Au moment où le Covid-19 joue les prolongations et refuse de partir, l’Etat marocain a décidé de regrouper les derniers cas actifs dans deux villes. Benslimane et Benguérir. Les habitants de ces deux localités ne vont pas crier de joie. Ils vont dire «pourquoi nous, pourquoi pas les autres, qu’est-ce que qu’on a fait au bon dieu pour hériter de tout ça?». Je me pose la même question. Je plains ces gens.
Et comme le gouvernement n’a rien expliqué, je justifie le choix de ces deux villes comme je l’entends. A mon avis, donc, le choix s’est porté sur Benslimane parce que son microclimat est sans pareil, c’est la ville «verte» du Maroc. Proche de Rabat, elle peut drainer tous les malades du nord du pays.
Et Benguérir, alors, me diriez-vous? Je ne sais pas. A moins que ce ne soit pour les équipements dont dispose cette ville en pleine expansion. Et puis elle est à mi-distance de Casablanca et Marrakech et peut drainer la population malade du sud du pays.
Sans oublier que Benslimane et Benguérir sont deux localités qui se prêtent plus facilement à un rapide déploiement militaire et paramilitaire, au cas où... Leur histoire et leur vécu plaident pour cela.
Voilà pour le choix des deux villes, que personne n’a pris la peine de nous expliquer vraiment.
Passons à présent à l’essentiel, qui n’a pas été expliqué non plus. Pas clairement. Et cet essentiel, le voilà: le Maroc regroupe les malades pour permettre aux structures de soin dans le reste du pays de reprendre une activité à peu près normale, loin du Covid-19.
C’est un juste retour des choses.
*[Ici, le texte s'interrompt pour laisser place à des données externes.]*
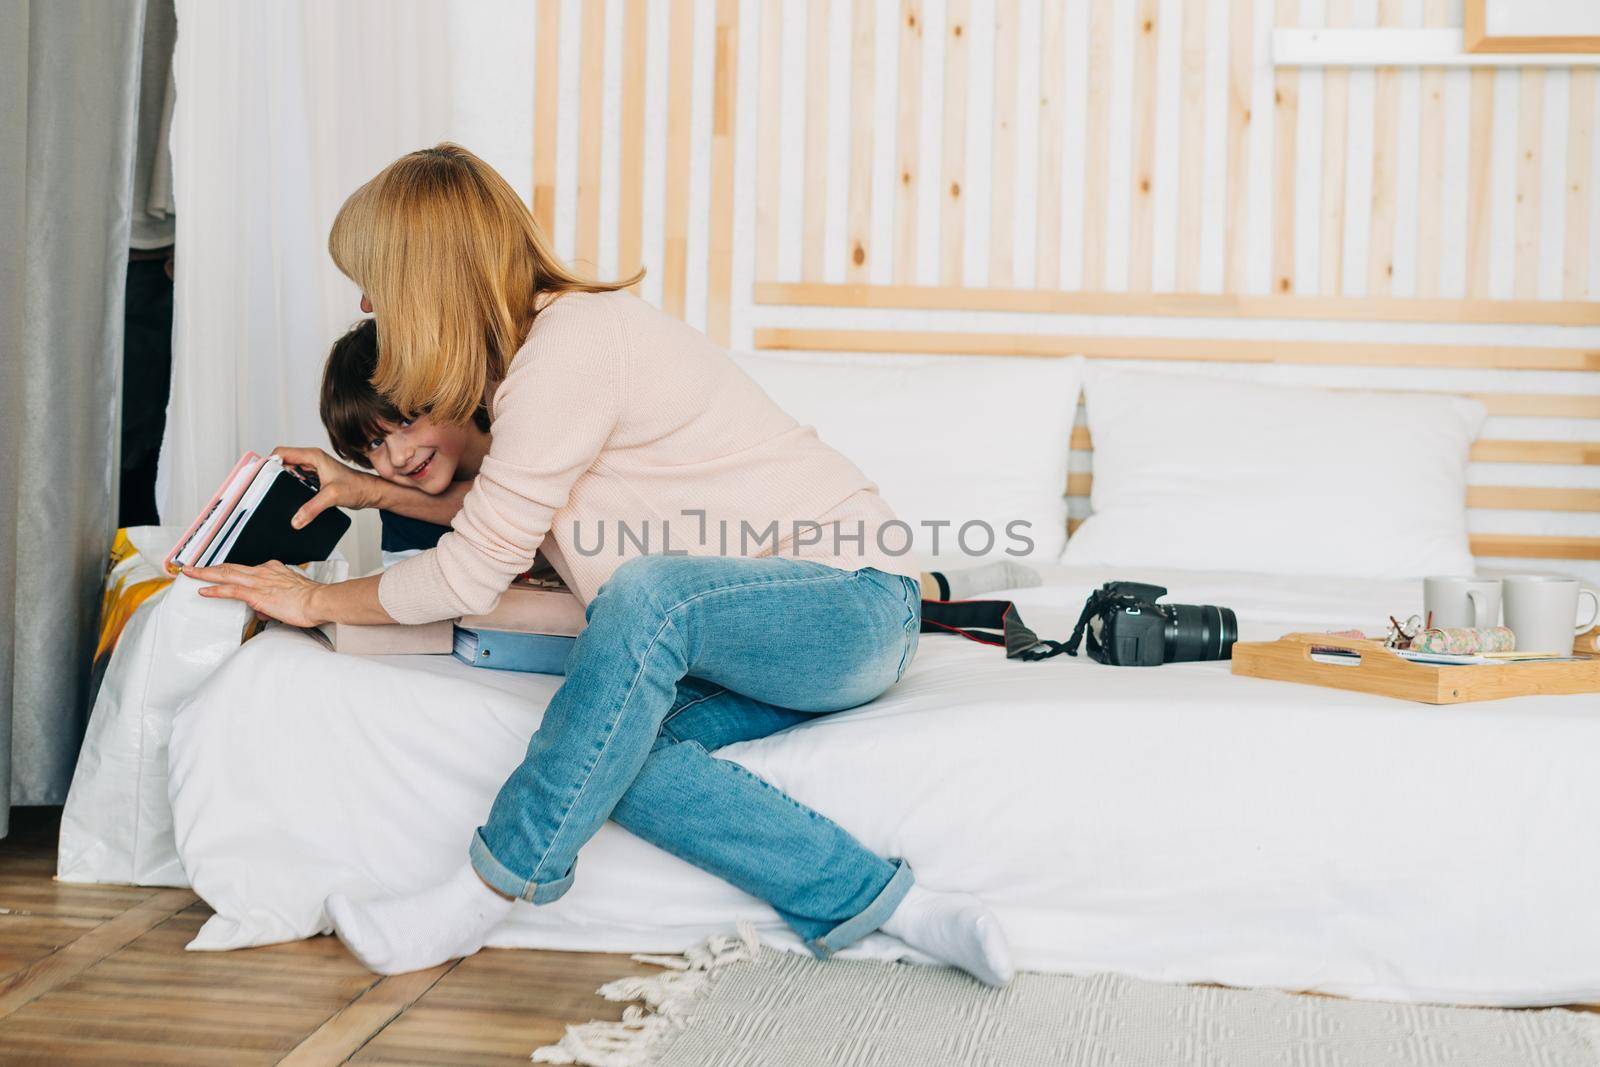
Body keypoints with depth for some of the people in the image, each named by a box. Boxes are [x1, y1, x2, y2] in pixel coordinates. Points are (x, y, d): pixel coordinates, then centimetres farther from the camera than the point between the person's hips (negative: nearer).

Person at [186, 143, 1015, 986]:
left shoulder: (572, 345, -18)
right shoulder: (543, 339, 12)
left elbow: (472, 574, -14)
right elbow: (505, 516, 29)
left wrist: (317, 601, 0)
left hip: (853, 602, -9)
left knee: (648, 592, -37)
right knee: (614, 749, -19)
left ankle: (488, 892, -27)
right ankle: (879, 902, -22)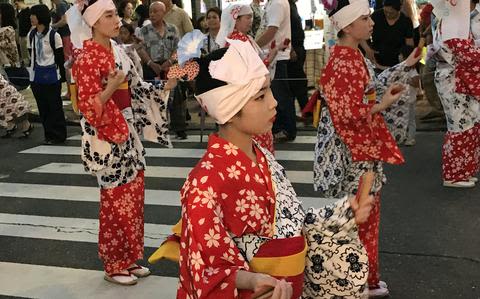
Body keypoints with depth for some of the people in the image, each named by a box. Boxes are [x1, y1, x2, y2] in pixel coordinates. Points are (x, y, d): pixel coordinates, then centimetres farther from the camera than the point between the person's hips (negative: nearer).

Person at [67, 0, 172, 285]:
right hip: (108, 135, -8)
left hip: (129, 130, 8)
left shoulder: (118, 50, 9)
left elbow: (135, 87, 13)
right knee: (116, 201, 1)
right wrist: (112, 86, -29)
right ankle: (114, 265, 17)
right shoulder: (87, 57, -14)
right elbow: (89, 107, -18)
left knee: (134, 195, 13)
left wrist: (165, 86, 2)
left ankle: (130, 258, 26)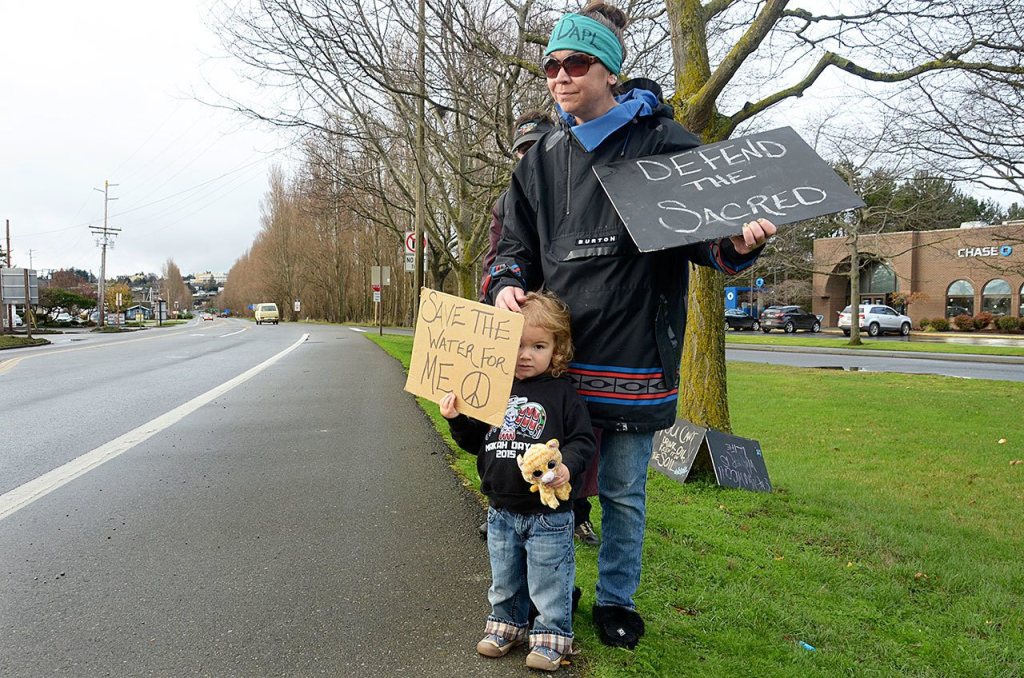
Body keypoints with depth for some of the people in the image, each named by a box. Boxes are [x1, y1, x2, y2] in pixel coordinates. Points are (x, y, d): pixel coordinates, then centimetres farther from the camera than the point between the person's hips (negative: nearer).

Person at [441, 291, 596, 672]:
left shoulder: (562, 394, -11)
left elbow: (583, 440, -11)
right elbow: (475, 442, 12)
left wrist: (567, 466, -29)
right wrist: (457, 420, -6)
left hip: (548, 514, -4)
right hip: (501, 511, 4)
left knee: (549, 581, 9)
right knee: (504, 579, 21)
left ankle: (552, 635, 30)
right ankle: (507, 623, 43)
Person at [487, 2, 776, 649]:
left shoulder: (663, 141, -2)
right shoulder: (544, 158, 12)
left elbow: (703, 233, -1)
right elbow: (517, 242, 16)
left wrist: (736, 244, -23)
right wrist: (507, 283, -5)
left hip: (634, 351, -4)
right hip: (556, 350, 4)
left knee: (623, 491, 11)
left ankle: (617, 600, 32)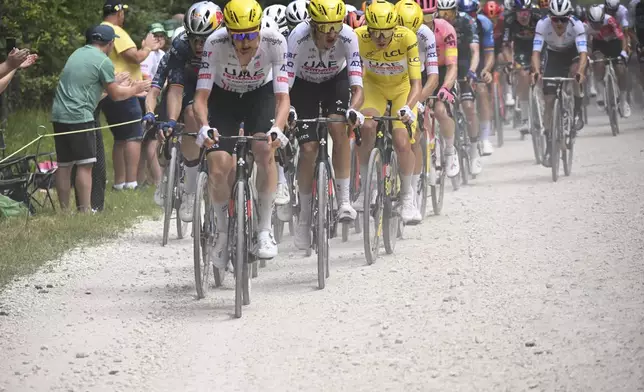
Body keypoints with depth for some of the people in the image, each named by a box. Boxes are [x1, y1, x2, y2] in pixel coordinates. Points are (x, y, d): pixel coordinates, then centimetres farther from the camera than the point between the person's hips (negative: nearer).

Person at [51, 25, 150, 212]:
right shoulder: (103, 61, -7)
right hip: (79, 116, -8)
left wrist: (114, 82, 37)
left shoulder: (78, 53, 17)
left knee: (64, 165, 10)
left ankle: (64, 209, 12)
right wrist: (135, 89, 15)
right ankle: (85, 209, -9)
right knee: (85, 165, -6)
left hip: (59, 114, 8)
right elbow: (115, 95, -1)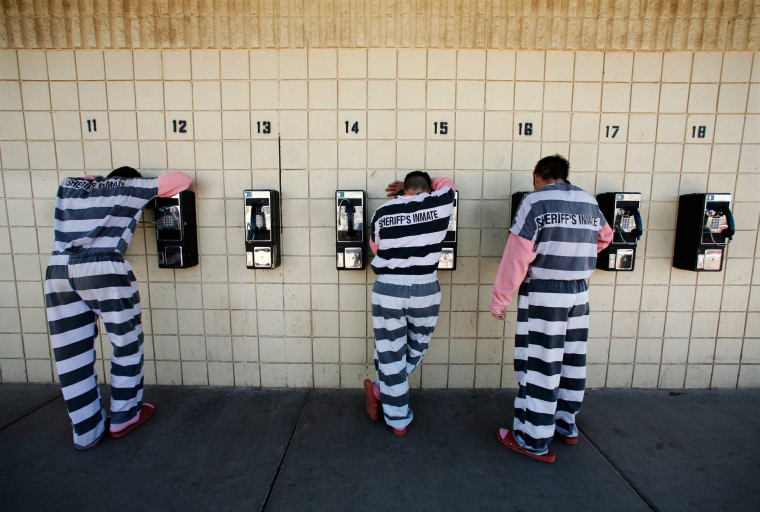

Et il était tant espéré, tant attendu.
Depuis le mois de mars, le Covid-19 nous a tout pris. Surtout nos cliniques et nos hôpitaux, qui étaient littéralement réquisitionnés. Au point qu’il valait mieux, ou presque, être malade du coronavirus que d’autre chose.
Les cabinets fermaient, les interventions chirurgicales se raréfiaient, les rendez-vous étaient repoussés, les consultations annulées, plusieurs spécialités fermaient ou prenaient congé. En dehors des services des urgences, les malades «normaux» (non Covid-19) étaient renvoyés chez eux.
Les hôpitaux, pour reprendre l’expression d’un ami médecin, étaient confinés. A leur manière, bien sûr. Ils attendaient de recevoir les «nouveaux» malades, ceux du Covid-19… Vidés de leurs occupants, les services tournaient au ralenti. Même les médecins et le reste du personnel soignant ne savaient plus quoi faire.
Une drôle de situation. Les capacités du système de santé marocain étant extrêmement limitées, la panique initiale a fait que tous les efforts se sont concentrés sur le Covid-19. On a renvoyé le reste des malades chez eux. On leur a dit d’attendre. Les malades chroniques, les diabétiques, les cardiaques, les bronchitiques, les femmes enceintes, les malades en psychothérapie, ceux qui ont une dent à arracher ou à réparer…
Tout ce beau monde devait attendre. Revenez plus tard. Gardez vos maladies pour vous et dites-leur d’attendre elles aussi.
Pendant trois ou quatre mois, le Maroc s’est retrouvé avec des hôpitaux vides et des malades renvoyés chez eux. Absurde. Un gâchis. Nous avons oublié qu’il y avait d’autres malades que ceux du Covid-19 dans ce pays. Nous avons ouvert cette parenthèse de l’oubli… et oublié de la refermer.
Il faut donc voir la création des deux centres de Benslimane et Benguérir comme une tentative de réparer, enfin, cet oubli. L’idée est de confiner les malades pour libérer le reste du pays. Qu’est-ce qu’on dit, alors? Merci Benslimane, merci Benguérir.